I also don't have an explanation for what when wrong. Here is my "old" env file with which I could not run the recipe: env280rc1_rk.txt and here the fresh new env with which @schlunma could run the recipe: env280rc1_ms.txt

< name: new_env_ms
---
> name: old_env_rk
18c18
<   - astroid=2.15.0=py310hff52083_0
---
>   - astroid=2.14.2=py310hff52083_0
107c107
<   - fonttools=4.39.0=py310h1fa729e_0
---
>   - fonttools=4.38.0=py310h5764c6d_1
113c113
<   - fsspec=2023.3.0=pyhd8ed1ab_1
---
>   - fsspec=2023.1.0=pyhd8ed1ab_0
241c241
<   - matplotlib-base=3.7.1=py310he60537e_0
---
>   - matplotlib-base=3.7.0=py310he60537e_0
290c290
<   - platformdirs=3.1.0=pyhd8ed1ab_0
---
>   - platformdirs=3.0.0=pyhd8ed1ab_0
317c317
<   - pylint=2.16.4=pyhd8ed1ab_0
---
>   - pylint=2.16.3=pyhd8ed1ab_0
329c329
<   - pytest=7.2.2=pyhd8ed1ab_0
---
>   - pytest=7.2.1=pyhd8ed1ab_0
458c458
<   - r-styler=1.9.1=r41hc72bb7e_0
---
>   - r-styler=1.9.0=r41hc72bb7e_0
464c464
<   - r-udunits2=0.13.2.1=r41h133d619_1
---
>   - r-udunits2=0.13.2.1=r41h06615bd_1
494c494
<   - setuptools=67.5.1=pyhd8ed1ab_0
---
>   - setuptools=67.4.0=pyhd8ed1ab_0
530c530
<   - tqdm=4.65.0=pyhd8ed1ab_1
---
>   - tqdm=4.64.1=pyhd8ed1ab_0
597c597
<       - esmvaltool==2.8.0.dev79+g407cfe5b4
---
>       - esmvaltool==2.8.0.dev77+gd0c0c038e
609c609
<       - mypy==1.1.1
---
>       - mypy==1.0.1
636c636

I will create a fresh new env, run the recipe once more and close this issue if all works fine. This is the last pending thing on our way to v2.8.0!

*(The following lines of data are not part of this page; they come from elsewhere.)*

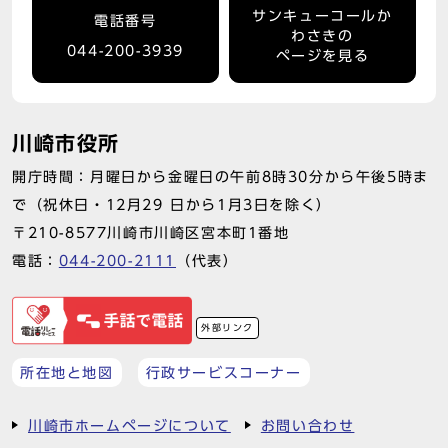
サンキューコールか
電話番号
わさきの
044-200-3939
ページを見る
川崎市役所
開庁時間：月曜日から金曜日の午前8時30分から午後5時ま
で（祝休日・12月29 日から1月3日を除く）
〒210-8577川崎市川崎区宮本町1番地
電話：
044-200-2111
（代表）
外部リンク
所在地と地図
行政サービスコーナー
川崎市ホームページについて
お問い合わせ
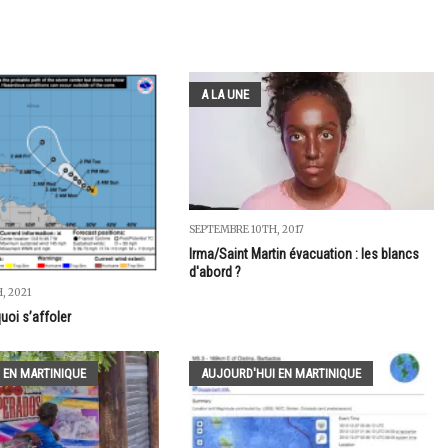
A LA UNE
SEPTEMBRE 10TH, 2017
Irma/Saint Martin évacuation : les blancs
d'abord ?
, 2021
uoi s’affoler
 EN MARTINIQUE
AUJOURD'HUI EN MARTINIQUE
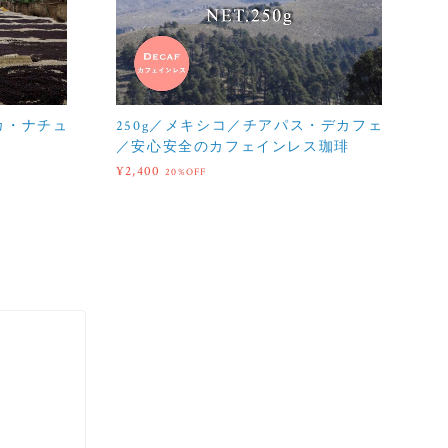
カ・ナチュ
250g／メキシコ／チアパス・デカフェ
／安心安全のカフェインレス珈琲
¥2,400
20%OFF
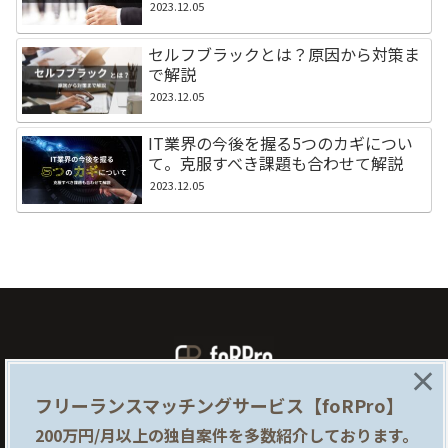
2023.12.05
セルフブラックとは？原因から対策ま
で解説
2023.12.05
IT業界の今後を握る5つのカギについ
て。克服すべき課題も合わせて解説
2023.12.05
×
フリーランスマッチングサービス【foRPro】
foRProとは
企業様はこちら
200万円/月以上の独自案件を多数紹介しております。
提携サイト
利用規約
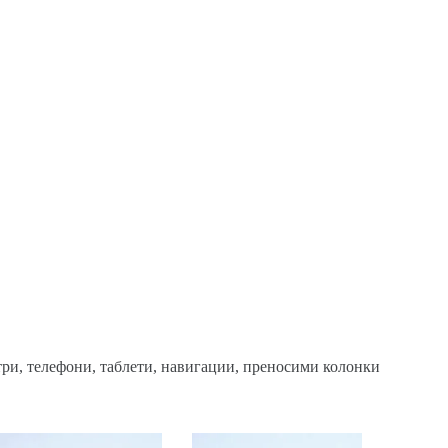
три, телефони, таблети, навигации, преносими колонки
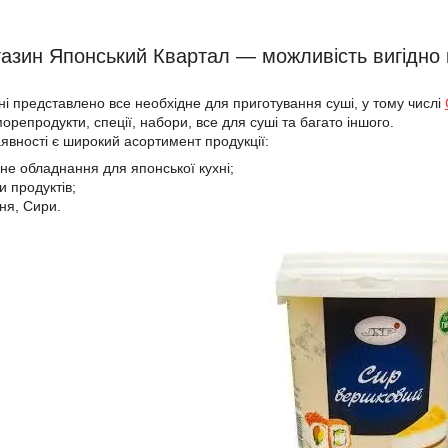
газин Японський Квартал — можливість вигідно
і представлено все необхідне для приготування суші, у тому числі
морепродукти, спеції, набори, все для суші та багато іншого.
аявності є широкий асортимент продукції:
ане обладнання для японської кухні;
и продуктів;
ння, Сири.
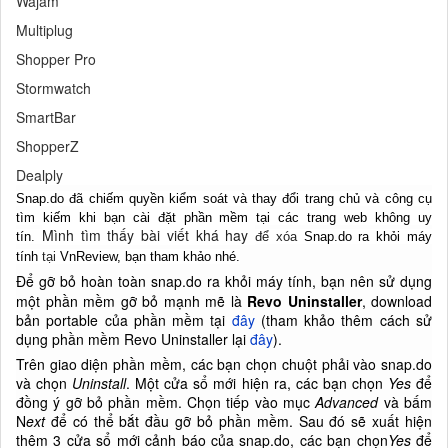
Wajam
Multiplug
Shopper Pro
Stormwatch
SmartBar
ShopperZ
Dealply
Snap.do đã chiếm quyền kiểm soát và thay đổi trang chủ và công cụ
tìm kiếm khi bạn cài đặt phần mềm tại các trang web không uy
Mình tìm thấy bài viết khá hay
tín.
để xóa
Snap.do ra khỏi máy
tính
tại
VnReview, bạn tham khảo nhé.
Để gỡ bỏ hoàn toàn snap.do ra khỏi máy tính, bạn nên sử dụng
một phần mềm gỡ bỏ mạnh mẽ là
Revo Uninstaller
, download
bản portable của phần mềm tại
đây
(tham khảo thêm cách sử
dụng phần mềm Revo Uninstaller lại
đây
).
Trên giao diện phần mềm, các bạn chọn chuột phải vào snap.do
và chọn
Uninstall
. Một cửa sổ mới hiện ra, các bạn chọn
Yes
để
đồng ý gỡ bỏ phần mềm. Chọn tiếp vào mục
Advanced
và bấm
N
ext
để có thể bắt đầu gỡ bỏ phần mềm. Sau đó sẽ xuất hiện
thêm 3 cửa sổ mới cảnh báo của snap.do, các bạn chọn
Yes
để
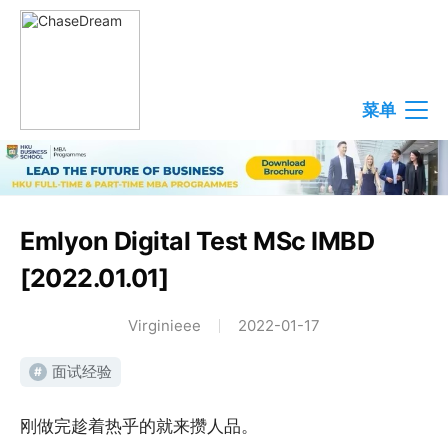
菜单
Emlyon Digital Test MSc IMBD
[2022.01.01]
Virginieee
2022-01-17
面试经验
#
刚做完趁着热乎的就来攒人品。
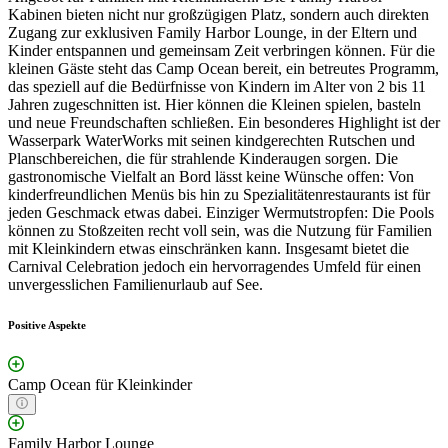
Kabinen bieten nicht nur großzügigen Platz, sondern auch direkten
Zugang zur exklusiven Family Harbor Lounge, in der Eltern und
Kinder entspannen und gemeinsam Zeit verbringen können. Für die
kleinen Gäste steht das Camp Ocean bereit, ein betreutes Programm,
das speziell auf die Bedürfnisse von Kindern im Alter von 2 bis 11
Jahren zugeschnitten ist. Hier können die Kleinen spielen, basteln
und neue Freundschaften schließen. Ein besonderes Highlight ist der
Wasserpark WaterWorks mit seinen kindgerechten Rutschen und
Planschbereichen, die für strahlende Kinderaugen sorgen. Die
gastronomische Vielfalt an Bord lässt keine Wünsche offen: Von
kinderfreundlichen Menüs bis hin zu Spezialitätenrestaurants ist für
jeden Geschmack etwas dabei. Einziger Wermutstropfen: Die Pools
können zu Stoßzeiten recht voll sein, was die Nutzung für Familien
mit Kleinkindern etwas einschränken kann. Insgesamt bietet die
Carnival Celebration jedoch ein hervorragendes Umfeld für einen
unvergesslichen Familienurlaub auf See.
Positive Aspekte
Camp Ocean für Kleinkinder
Family Harbor Lounge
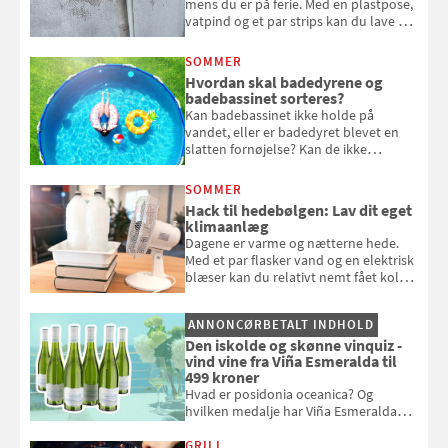
mens du er på ferie. Med en plastpose,
vatpind og et par strips kan du lave dit
eget vandingssystem, så du slipper for
at bede naboen om at vande eller
SOMMER
komme hjem til døde planter
Hvordan skal badedyrene og
badebassinet sorteres?
Kan badebassinet ikke holde på
vandet, eller er badedyret blevet en
slatten fornøjelse? Kan de ikke
repareres, skal du være særligt
opmærksom, når du smider
SOMMER
badebassinet eller et badedyr ud
Hack til hedebølgen: Lav dit eget
klimaanlæg
Dagene er varme og nætterne hede.
Med et par flasker vand og en elektrisk
blæser kan du relativt nemt fået koldt
pust, når der er varmt ude og inde. Klik
og se, hvordan du gør
ANNONCØRBETALT INDHOLD
Den iskolde og skønne vinquiz -
vind vine fra Viña Esmeralda til
499 kroner
Hvad er posidonia oceanica? Og
hvilken medalje har Viña Esmeralda
White fået ved Mundus vini i 2026? Gæt
med i Samvirkes skønne vinquiz, hvor
GRILL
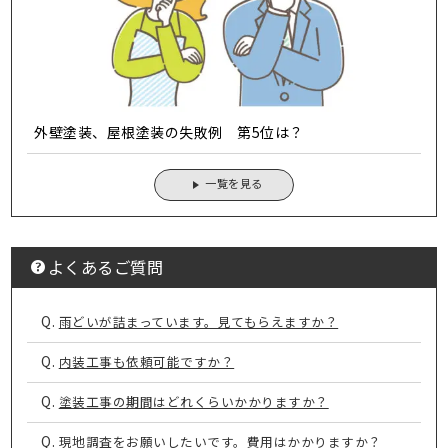
外壁塗装、屋根塗装の失敗例 第5位は？
一覧を見る
よくあるご質問
Q.
雨どいが詰まっています。見てもらえますか？
Q.
内装工事も依頼可能ですか？
Q.
塗装工事の期間はどれくらいかかりますか？
Q.
現地調査をお願いしたいです。費用はかかりますか？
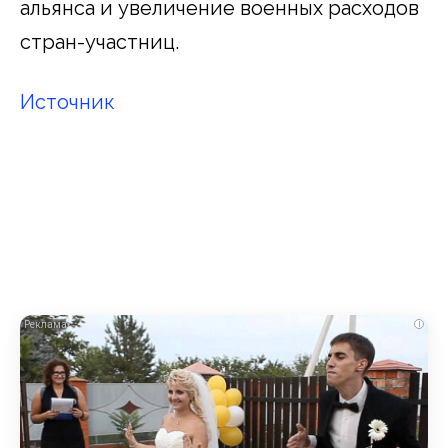
альянса и увеличение военных расходов
стран-участниц.
Источник
i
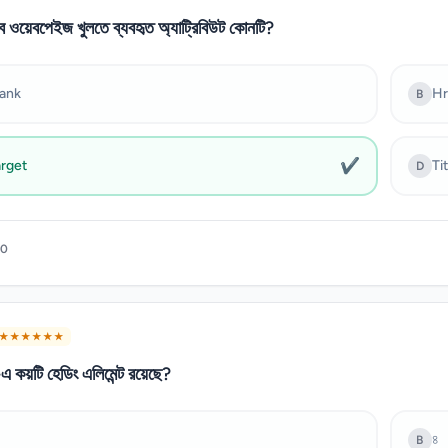
বে ওয়েবপেইজ খুলতে ব্যবহৃত অ্যাট্রিবিউট কোনটি?
lank
Hr
B
✔
arget
Ti
D
70
★ ★ ★ ★ ★ ★
য়টি হেডিং এলিমেন্ট রয়েছে?
৪
B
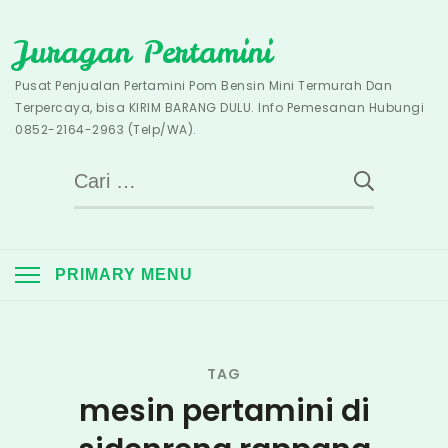
Skip
Juragan Pertamini
to
content
Pusat Penjualan Pertamini Pom Bensin Mini Termurah Dan
Terpercaya, bisa KIRIM BARANG DULU. Info Pemesanan Hubungi
0852-2164-2963 (Telp/WA).
Cari
untuk:
PRIMARY MENU
TAG
mesin pertamini di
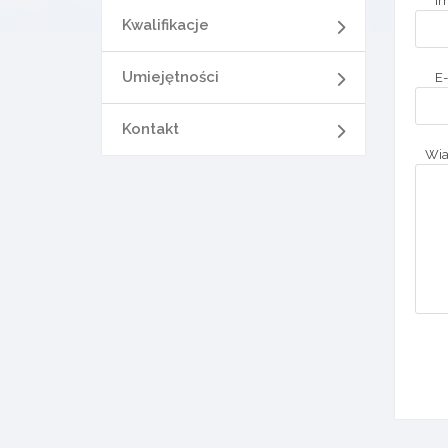
Im
Kwalifikacje
Umiejętności
E-
Kontakt
Wi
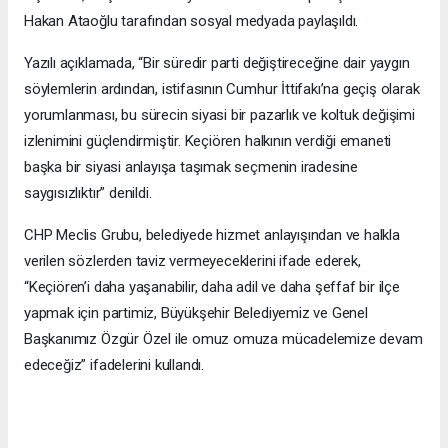
Hakan Ataoğlu tarafından sosyal medyada paylaşıldı.
Yazılı açıklamada, “Bir süredir parti değiştireceğine dair yaygın
söylemlerin ardından, istifasının Cumhur İttifakı’na geçiş olarak
yorumlanması, bu sürecin siyasi bir pazarlık ve koltuk değişimi
izlenimini güçlendirmiştir. Keçiören halkının verdiği emaneti
başka bir siyasi anlayışa taşımak seçmenin iradesine
saygısızlıktır” denildi.
CHP Meclis Grubu, belediyede hizmet anlayışından ve halkla
verilen sözlerden taviz vermeyeceklerini ifade ederek,
“Keçiören’i daha yaşanabilir, daha adil ve daha şeffaf bir ilçe
yapmak için partimiz, Büyükşehir Belediyemiz ve Genel
Başkanımız Özgür Özel ile omuz omuza mücadelemize devam
edeceğiz” ifadelerini kullandı.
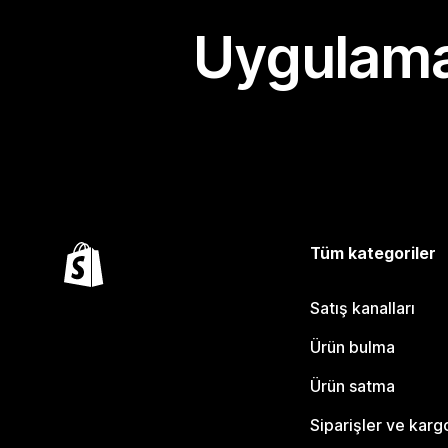
Uygulama
Tüm kategoriler
Satış kanalları
Ürün bulma
Ürün satma
Siparişler ve karg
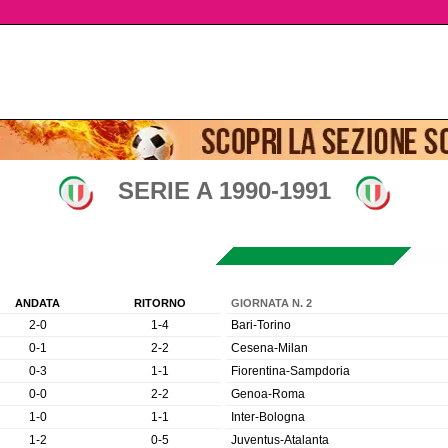
SERIE A 1990-1991
ANDATA
RITORNO
GIORNATA N. 2
2-0
1-4
Bari-Torino
0-1
2-2
Cesena-Milan
0-3
1-1
Fiorentina-Sampdoria
0-0
2-2
Genoa-Roma
1-0
1-1
Inter-Bologna
1-2
0-5
Juventus-Atalanta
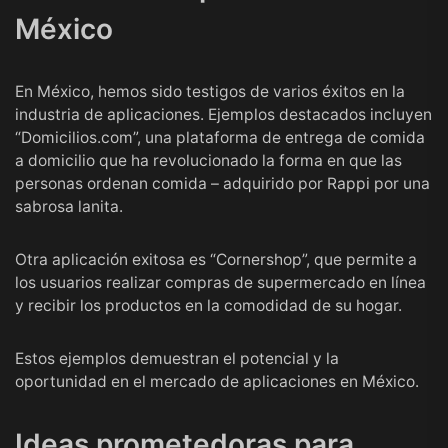
México
En México, hemos sido testigos de varios éxitos en la
industria de aplicaciones. Ejemplos destacados incluyen
“Domicilios.com”, una plataforma de entrega de comida
a domicilio que ha revolucionado la forma en que las
personas ordenan comida – adquirido por Rappi por una
sabrosa lanita.
Otra aplicación exitosa es “Cornershop”, que permite a
los usuarios realizar compras de supermercado en línea
y recibir los productos en la comodidad de su hogar.
Estos ejemplos demuestran el potencial y la
oportunidad en el mercado de aplicaciones en México.
Ideas prometedoras para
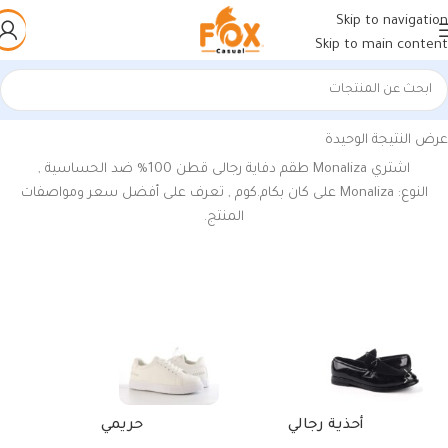
Skip to navigation
Skip to main content
الرئيسية
/
منتجات تحت الوسم “دفايات موناليزا رجالي”
عرض النتيجة الوحيدة
اشتري
Monaliza
طقم دفاية رجالى قطن 100% ضد الحساسية ,
النوع:
Monaliza
على كان بكام.كوم , تعرف على أفضل سعر ومواصفات
المنتج.
أحذية رجالي
حريمي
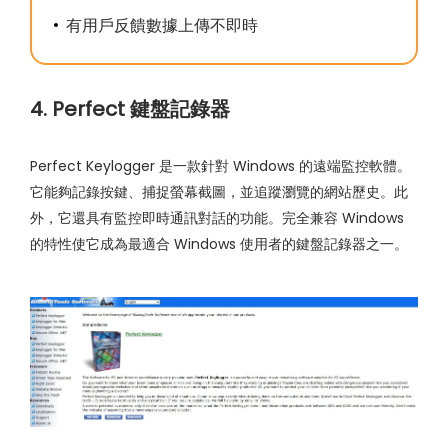
有用戶反饋數據上傳不即時
4. Perfect 鍵盤記錄器
Perfect Keylogger 是一款針對 Windows 的遠端監控軟體。
它能夠記錄按鍵、捕捉螢幕截圖，並追蹤瀏覽的網站歷史。此
外，它還具有監控即時通訊對話的功能。完全兼容 Windows
的特性使它成為最適合 Windows 使用者的鍵盤記錄器之一。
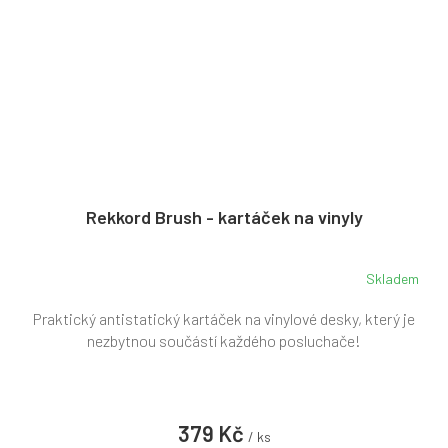
Rekkord Brush - kartáček na vinyly
Skladem
Praktický antistatický kartáček na vinylové desky, který je
nezbytnou součástí každého posluchače!
379 Kč
/ ks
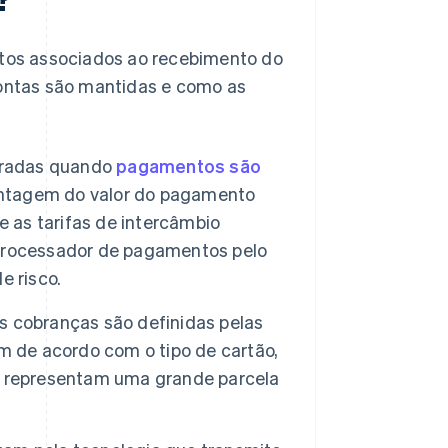
tos associados ao recebimento do
ontas são mantidas e como as
bradas quando
pagamentos são
ntagem do valor do pagamento
e as tarifas de intercâmbio
o processador de pagamentos pelo
e risco.
s cobranças são definidas pelas
m de acordo com o tipo de cartão,
las representam uma grande parcela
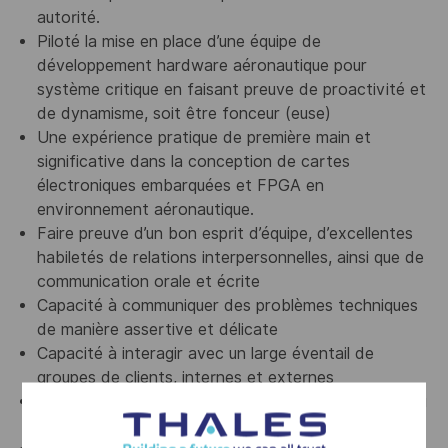
autorité.
Piloté la mise en place d’une équipe de
développement hardware aéronautique pour
système critique en faisant preuve de proactivité et
de dynamisme, soit être fonceur (euse)
Une expérience pratique de première main et
significative dans la conception de cartes
électroniques embarquées et FPGA en
environnement aéronautique.
Faire preuve d’un bon esprit d’équipe, d’excellentes
habiletés de relations interpersonnelles, ainsi que de
communication orale et écrite
Capacité à communiquer des problèmes techniques
de manière assertive et délicate
Capacité à interagir avec un large éventail de
groupes de clients, internes et externes
Plusieurs années d’expérience en gestion d’équipe ou
de projets techniques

valeriupredoi commented 1 year ago

cool! Cheers for envs listings, fellas - I honestly can't see anything that might affect memory usage. My runs with a fresh env died again out of memory so I am even more puzzled now, but heck it - let's not shed more tears over this, it's a memory guzzler anyway and a long-term fix is needed - godspeed @remi-kazeroni with the last run of it and let's get 2.8 take the checkered flag :checkered_flag:

remi-kazeroni commented 1 year ago

My new test run also died out of memory. Earlier this week I had another test run which timed out. But @schlunma got a successful run. This could also hints towards a problem on the DKRZ side. I know that they have recently changed some settings of the slurm schedulers... @schlunma and I will both submit a couple more runs to see if we can get a systematic error, we report on this tomorrow morning. If the issue is on the DKRZ side, we could probably close this and move forward with the release.

schlunma commented 1 year ago

I re-ran this recipe again 4 times and got 4 successful runs. I have no idea what's causing this weird behavior, but I suggest to continue with our release and close this issue. I don't think anything in our code causes this :+1:

remi-kazeroni commented 1 year ago

Thanks a lot for all the testing @schlunma! v2.8.0rc2 is now on the launchpad 🚀

remi-kazeroni commented 1 year ago

Because this surfaced again during the second round of testing (see #3127), @schlunma and I investigated a bit more. It turns out the entire memory of fat compute nodes of Levante (requested via --constraint=512G or --constraint=1024G) is not fully used unless one specifies --mem=0 in their batch script. @schlunma had that option by default and could run the recipe successfully but not me... Default DKRZ SLURM settings were changed recently.

Asked DKRZ about this:

we have made some changes to memory recently. Namely, the default memory per CPU has been reduced from 960 MB to 940 MB. When using the larger nodes (512G and 1024G), you need to specify --mem=0 to get the full memory. For the 256G nodes, --mem=0 is not necessary. For the billing, using --mem=0 does not make a difference.

That is why recipe_collins13ipcc was running fine on Levante with previous ESMValTool versions but not for v2.8.

Conclusion: just use --mem=0 with the compute partition of Levante.

valeriupredoi commented 1 year ago

a discovery akin the discovery of toast :bread: I'll put this in the documentation, then :+1:

HGWright commented 1 year ago

@bouweandela @valeriupredoi @schlunma @remi-kazeroni Version 0.3.0 of Python-Stratify is now released and available on PYPI and Conda-Forge. Please install, use and be sure to let us know if any issues come up.